### Assigned task A
In the forum post about voice-agent interruptions, which parameters has the poster already experimented with?
### Assigned task B
Reproduce the part of the forum post about voice-agent interruptions starting with "Another related problem" and going on through "or disjointed responses.".
====== Excerpted text ======
Hi everyone,
I’m currently building a real-time voice AI agent using the OpenAI Realtime API (gpt-realtime), and I’m facing a major issue with interruptions.
In natural conversations, users often say filler words like “hmm”, “uh-huh”, “ok”, or “right” just to acknowledge they are listening. However, the Realtime API seems to treat these as actual interruptions.
As a result:
-
The assistant stops speaking immediately
-
It assumes the user wants to take over the conversation
-
This breaks the flow and creates a very unnatural experience
In many cases, the user is not trying to interrupt at all they are just passively acknowledging.
I’ve already experimented with multiple parameters such as:
-
vad_threshold
-
prefix_padding
-
silence_duration
But none of these seem to reliably solve the issue.
Another related problem is that when interruptions happen, the transcript/context handling is not always consistent. The assistant sometimes behaves as if the user heard the full message, even though it was cut mid-way, which leads to confusing or disjointed responses.
What I’m looking for:
-
A way to distinguish between acknowledgment sounds vs real interruptions
-
Better control over interruption sensitivity
-
Best practices for tuning turn detection in real-world conversations
Has anyone found a reliable workaround for this?
Or is there an official recommendation for handling this kind of scenario?
Thanks in advance ![]()
====== Extracted data ======
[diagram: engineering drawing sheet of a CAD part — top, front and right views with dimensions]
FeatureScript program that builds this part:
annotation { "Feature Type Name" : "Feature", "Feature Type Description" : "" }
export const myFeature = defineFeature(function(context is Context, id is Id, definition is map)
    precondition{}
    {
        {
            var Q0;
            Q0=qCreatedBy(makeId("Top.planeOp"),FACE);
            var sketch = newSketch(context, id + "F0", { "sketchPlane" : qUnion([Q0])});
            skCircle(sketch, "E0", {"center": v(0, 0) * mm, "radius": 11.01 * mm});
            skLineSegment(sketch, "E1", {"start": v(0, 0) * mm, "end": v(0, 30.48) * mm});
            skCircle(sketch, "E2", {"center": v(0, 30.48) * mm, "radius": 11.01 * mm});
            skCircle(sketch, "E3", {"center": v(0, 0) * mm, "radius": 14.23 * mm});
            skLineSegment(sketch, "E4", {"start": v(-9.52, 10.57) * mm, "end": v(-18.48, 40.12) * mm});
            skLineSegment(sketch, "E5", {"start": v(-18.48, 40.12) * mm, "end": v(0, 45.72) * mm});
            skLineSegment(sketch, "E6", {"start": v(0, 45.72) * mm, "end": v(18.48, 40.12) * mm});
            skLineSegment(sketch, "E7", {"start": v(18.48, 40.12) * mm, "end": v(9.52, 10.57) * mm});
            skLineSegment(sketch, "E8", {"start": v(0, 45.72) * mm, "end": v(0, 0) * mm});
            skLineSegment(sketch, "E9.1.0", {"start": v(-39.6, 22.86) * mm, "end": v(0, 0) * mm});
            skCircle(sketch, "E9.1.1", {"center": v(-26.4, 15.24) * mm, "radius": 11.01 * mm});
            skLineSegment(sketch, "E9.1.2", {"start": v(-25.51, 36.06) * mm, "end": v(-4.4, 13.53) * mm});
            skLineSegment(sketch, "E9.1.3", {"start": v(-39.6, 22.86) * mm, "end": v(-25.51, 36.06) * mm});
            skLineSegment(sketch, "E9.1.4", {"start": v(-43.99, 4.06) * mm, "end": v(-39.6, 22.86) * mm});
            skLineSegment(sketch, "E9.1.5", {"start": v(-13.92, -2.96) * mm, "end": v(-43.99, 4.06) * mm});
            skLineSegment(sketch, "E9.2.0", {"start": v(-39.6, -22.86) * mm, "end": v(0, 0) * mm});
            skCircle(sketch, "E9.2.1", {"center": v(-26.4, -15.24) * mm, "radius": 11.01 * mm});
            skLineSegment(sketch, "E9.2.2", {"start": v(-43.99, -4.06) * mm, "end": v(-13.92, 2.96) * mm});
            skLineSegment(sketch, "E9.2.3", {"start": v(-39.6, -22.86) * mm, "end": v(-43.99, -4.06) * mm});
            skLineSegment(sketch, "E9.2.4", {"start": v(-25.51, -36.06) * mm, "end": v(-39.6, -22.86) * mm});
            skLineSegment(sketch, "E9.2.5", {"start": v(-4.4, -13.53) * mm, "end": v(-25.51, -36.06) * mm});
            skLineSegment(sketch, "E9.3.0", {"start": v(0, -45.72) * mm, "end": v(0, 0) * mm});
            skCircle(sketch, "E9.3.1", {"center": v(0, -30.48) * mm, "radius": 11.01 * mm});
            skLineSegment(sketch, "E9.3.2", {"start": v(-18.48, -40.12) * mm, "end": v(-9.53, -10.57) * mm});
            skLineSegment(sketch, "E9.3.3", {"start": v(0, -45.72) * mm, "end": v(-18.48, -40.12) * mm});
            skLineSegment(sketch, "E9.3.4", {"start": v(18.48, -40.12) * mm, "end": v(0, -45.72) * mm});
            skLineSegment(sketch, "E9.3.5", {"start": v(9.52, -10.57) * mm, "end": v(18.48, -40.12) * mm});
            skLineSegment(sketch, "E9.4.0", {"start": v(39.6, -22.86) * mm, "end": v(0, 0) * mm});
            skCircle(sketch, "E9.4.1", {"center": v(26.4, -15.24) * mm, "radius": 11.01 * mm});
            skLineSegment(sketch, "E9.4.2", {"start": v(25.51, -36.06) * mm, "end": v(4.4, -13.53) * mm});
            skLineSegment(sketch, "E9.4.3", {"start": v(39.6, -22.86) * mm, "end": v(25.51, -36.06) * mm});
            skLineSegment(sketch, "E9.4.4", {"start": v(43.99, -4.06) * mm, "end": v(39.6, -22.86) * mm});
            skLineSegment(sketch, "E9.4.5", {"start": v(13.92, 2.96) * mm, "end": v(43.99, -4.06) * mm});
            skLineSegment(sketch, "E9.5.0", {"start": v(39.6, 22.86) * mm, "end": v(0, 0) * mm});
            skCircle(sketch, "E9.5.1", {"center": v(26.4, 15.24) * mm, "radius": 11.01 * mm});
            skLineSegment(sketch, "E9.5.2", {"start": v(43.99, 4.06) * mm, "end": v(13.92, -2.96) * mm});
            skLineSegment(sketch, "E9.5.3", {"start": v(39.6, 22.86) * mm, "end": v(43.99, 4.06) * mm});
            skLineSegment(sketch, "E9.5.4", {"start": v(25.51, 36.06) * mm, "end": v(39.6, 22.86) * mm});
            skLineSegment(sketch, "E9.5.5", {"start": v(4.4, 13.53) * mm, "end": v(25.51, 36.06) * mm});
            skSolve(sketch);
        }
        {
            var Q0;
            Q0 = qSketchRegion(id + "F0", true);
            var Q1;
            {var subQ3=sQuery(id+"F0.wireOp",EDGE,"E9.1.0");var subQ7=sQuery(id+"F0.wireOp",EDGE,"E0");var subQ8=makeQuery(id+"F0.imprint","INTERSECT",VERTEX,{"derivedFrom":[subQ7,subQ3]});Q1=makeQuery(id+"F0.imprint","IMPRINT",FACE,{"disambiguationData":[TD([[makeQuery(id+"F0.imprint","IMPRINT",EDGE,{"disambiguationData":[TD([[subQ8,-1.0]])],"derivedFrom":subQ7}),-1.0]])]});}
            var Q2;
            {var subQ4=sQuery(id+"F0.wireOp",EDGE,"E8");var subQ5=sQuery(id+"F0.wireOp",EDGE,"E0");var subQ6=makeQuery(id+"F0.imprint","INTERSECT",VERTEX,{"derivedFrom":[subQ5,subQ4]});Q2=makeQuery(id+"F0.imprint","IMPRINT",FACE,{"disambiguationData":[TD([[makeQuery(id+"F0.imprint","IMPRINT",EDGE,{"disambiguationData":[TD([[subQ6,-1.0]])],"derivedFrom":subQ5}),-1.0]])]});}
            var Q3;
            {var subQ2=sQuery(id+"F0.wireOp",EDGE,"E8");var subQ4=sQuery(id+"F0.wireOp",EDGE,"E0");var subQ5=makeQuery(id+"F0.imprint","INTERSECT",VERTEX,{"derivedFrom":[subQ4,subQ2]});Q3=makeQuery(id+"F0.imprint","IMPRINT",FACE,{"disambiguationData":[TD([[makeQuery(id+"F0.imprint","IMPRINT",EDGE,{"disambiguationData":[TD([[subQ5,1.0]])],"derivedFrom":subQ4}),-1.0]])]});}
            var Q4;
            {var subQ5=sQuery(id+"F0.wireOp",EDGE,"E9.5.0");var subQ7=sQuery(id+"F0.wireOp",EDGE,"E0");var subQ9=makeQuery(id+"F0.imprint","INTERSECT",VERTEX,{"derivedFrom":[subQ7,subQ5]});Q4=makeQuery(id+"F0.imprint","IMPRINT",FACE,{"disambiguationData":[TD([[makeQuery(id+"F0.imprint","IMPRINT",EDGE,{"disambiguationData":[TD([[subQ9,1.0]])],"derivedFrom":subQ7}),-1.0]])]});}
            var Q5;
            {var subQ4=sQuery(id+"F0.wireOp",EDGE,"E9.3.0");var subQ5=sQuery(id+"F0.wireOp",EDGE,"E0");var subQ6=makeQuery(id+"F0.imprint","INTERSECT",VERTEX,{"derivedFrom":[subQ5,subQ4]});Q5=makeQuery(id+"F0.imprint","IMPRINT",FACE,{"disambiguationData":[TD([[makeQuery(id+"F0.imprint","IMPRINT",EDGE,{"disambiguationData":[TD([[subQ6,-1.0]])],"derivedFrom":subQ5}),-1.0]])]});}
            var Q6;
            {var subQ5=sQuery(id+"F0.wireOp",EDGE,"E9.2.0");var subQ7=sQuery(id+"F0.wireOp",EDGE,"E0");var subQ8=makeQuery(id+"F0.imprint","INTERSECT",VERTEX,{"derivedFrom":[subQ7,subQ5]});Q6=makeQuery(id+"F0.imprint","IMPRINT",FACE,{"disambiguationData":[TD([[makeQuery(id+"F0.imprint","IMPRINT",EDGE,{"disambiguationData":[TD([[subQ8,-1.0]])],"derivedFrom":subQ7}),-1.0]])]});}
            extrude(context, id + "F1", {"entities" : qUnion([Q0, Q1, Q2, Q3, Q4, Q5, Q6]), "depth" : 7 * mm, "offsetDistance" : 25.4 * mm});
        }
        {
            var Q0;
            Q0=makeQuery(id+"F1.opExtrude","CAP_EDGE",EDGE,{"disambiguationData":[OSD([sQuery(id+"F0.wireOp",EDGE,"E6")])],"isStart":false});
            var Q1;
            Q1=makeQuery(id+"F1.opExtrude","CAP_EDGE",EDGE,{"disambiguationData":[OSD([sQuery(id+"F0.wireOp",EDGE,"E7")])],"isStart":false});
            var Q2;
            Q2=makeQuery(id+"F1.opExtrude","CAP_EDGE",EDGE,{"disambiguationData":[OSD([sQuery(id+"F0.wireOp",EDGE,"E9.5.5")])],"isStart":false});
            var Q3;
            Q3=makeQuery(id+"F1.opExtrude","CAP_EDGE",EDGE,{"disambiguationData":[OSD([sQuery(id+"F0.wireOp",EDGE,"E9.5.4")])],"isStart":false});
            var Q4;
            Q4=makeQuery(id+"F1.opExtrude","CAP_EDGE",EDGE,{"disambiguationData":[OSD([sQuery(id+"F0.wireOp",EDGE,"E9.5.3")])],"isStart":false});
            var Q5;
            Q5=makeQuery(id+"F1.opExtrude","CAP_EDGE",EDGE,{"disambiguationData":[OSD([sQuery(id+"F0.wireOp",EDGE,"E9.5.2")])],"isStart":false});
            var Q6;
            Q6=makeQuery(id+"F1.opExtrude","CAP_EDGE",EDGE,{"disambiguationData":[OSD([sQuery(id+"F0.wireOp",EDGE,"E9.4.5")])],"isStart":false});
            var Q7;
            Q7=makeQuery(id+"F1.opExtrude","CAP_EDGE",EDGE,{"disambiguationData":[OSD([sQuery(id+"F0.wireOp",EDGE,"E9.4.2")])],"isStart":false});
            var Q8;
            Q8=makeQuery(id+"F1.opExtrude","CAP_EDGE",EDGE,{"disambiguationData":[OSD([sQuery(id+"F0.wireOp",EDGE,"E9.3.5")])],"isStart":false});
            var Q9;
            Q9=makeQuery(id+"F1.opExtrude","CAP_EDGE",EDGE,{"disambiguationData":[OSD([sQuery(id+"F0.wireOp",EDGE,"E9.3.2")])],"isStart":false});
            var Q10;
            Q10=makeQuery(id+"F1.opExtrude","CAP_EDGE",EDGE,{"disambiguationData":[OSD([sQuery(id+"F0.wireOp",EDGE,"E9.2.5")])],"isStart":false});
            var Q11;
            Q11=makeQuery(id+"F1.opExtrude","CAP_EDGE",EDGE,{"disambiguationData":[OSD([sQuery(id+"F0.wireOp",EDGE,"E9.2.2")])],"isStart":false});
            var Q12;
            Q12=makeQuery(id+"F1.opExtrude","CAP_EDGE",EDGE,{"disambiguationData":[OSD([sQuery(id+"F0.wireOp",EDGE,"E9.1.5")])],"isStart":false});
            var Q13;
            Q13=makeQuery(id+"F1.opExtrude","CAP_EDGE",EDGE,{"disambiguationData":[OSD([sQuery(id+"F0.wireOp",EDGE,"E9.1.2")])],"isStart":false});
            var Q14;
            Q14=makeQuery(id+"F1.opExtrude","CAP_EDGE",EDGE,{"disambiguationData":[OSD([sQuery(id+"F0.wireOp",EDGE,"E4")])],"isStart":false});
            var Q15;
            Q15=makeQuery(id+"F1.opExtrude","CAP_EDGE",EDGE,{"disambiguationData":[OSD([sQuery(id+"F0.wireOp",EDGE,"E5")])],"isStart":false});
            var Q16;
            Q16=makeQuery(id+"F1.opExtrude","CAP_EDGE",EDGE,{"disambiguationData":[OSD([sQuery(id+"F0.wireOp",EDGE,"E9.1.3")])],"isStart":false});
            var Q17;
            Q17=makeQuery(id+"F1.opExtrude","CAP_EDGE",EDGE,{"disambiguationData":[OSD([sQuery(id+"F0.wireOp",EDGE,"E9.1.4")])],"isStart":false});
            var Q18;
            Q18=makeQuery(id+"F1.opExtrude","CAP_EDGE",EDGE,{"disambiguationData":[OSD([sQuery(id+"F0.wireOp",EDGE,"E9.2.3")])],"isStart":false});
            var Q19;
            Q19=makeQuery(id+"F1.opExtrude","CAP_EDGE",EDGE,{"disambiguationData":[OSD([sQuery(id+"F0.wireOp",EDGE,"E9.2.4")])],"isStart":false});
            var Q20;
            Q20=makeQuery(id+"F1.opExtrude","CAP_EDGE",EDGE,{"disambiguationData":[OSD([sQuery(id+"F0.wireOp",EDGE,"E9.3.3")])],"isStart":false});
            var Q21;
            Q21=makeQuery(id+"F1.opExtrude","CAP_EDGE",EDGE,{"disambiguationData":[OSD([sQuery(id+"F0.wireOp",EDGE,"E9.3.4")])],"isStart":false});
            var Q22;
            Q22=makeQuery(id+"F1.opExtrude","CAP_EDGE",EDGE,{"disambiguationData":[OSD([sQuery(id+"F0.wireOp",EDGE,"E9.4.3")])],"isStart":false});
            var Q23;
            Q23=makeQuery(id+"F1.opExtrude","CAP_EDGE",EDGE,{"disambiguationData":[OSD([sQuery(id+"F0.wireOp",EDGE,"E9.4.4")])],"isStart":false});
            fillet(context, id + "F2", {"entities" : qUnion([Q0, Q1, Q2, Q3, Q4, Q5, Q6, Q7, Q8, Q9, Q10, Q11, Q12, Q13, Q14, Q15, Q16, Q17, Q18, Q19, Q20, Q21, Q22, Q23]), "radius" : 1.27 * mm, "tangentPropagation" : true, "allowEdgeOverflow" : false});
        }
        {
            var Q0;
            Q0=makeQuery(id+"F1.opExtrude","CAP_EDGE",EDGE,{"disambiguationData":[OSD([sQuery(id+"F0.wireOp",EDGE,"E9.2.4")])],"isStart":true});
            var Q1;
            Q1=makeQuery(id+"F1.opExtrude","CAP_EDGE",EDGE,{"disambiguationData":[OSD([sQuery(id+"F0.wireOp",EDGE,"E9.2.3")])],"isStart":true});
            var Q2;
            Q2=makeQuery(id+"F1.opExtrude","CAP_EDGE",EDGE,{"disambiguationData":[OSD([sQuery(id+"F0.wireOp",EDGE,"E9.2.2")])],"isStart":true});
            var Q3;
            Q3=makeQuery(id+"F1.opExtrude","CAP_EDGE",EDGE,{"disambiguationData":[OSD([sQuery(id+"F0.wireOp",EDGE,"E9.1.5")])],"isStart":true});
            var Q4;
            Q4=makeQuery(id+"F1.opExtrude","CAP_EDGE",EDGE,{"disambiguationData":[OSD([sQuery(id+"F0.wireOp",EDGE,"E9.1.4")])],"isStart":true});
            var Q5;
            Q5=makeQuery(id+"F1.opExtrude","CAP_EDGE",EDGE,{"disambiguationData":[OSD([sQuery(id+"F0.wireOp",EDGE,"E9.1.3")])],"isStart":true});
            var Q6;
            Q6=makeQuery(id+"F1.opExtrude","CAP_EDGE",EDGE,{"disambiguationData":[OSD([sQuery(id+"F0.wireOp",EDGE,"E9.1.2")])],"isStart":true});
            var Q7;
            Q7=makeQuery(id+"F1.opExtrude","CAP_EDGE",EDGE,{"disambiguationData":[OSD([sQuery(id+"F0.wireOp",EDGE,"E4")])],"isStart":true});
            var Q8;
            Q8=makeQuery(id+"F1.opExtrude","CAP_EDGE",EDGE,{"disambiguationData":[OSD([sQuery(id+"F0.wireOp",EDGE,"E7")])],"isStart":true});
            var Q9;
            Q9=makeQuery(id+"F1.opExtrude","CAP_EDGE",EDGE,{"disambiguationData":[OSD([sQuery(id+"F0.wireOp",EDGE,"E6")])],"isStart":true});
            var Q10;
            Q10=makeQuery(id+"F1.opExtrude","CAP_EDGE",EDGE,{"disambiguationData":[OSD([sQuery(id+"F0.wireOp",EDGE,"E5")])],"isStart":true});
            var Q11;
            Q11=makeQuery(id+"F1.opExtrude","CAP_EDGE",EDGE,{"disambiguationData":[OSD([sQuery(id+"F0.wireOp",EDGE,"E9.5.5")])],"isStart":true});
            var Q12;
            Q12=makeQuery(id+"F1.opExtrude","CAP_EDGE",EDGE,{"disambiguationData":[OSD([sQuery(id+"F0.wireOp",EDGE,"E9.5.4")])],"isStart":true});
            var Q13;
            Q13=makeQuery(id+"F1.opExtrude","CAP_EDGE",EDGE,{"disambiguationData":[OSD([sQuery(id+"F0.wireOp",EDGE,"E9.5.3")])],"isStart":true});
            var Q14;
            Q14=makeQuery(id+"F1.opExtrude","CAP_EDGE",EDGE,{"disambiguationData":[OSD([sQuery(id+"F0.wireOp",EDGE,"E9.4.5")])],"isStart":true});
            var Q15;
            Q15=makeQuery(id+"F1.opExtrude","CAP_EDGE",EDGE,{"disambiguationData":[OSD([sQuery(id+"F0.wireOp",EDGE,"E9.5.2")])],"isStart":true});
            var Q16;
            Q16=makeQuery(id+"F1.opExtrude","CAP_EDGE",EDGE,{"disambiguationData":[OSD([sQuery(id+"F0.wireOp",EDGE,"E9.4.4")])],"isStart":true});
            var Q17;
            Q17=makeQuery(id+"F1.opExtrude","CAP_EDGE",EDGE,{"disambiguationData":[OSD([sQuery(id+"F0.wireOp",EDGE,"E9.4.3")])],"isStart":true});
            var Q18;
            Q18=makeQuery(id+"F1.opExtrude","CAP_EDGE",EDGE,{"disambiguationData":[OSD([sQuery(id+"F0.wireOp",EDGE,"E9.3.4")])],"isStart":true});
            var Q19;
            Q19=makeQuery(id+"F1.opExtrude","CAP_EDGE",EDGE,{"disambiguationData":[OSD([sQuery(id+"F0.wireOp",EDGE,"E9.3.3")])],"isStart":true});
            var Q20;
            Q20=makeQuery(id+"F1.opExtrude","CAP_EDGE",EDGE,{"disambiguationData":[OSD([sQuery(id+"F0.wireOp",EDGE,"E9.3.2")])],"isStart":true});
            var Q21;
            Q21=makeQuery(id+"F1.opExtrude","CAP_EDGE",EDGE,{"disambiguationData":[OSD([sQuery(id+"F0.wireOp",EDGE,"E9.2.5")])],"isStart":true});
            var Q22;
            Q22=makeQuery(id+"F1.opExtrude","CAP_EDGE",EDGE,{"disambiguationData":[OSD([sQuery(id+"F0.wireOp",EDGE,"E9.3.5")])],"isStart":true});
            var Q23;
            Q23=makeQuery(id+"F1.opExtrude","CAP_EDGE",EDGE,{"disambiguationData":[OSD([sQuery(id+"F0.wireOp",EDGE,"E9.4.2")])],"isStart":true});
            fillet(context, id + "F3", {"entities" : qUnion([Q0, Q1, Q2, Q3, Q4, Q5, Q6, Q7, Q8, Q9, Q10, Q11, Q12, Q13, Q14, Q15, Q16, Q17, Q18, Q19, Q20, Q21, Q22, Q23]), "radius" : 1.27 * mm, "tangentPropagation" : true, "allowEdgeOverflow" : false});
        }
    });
======
### Response area A
vad_threshold, prefix_padding, and silence_duration.

### Response area B
Another related problem is that when interruptions happen, the transcript/context handling is not always consistent. The assistant sometimes behaves as if the user heard the full message, even though it was cut mid-way, which leads to confusing or disjointed responses.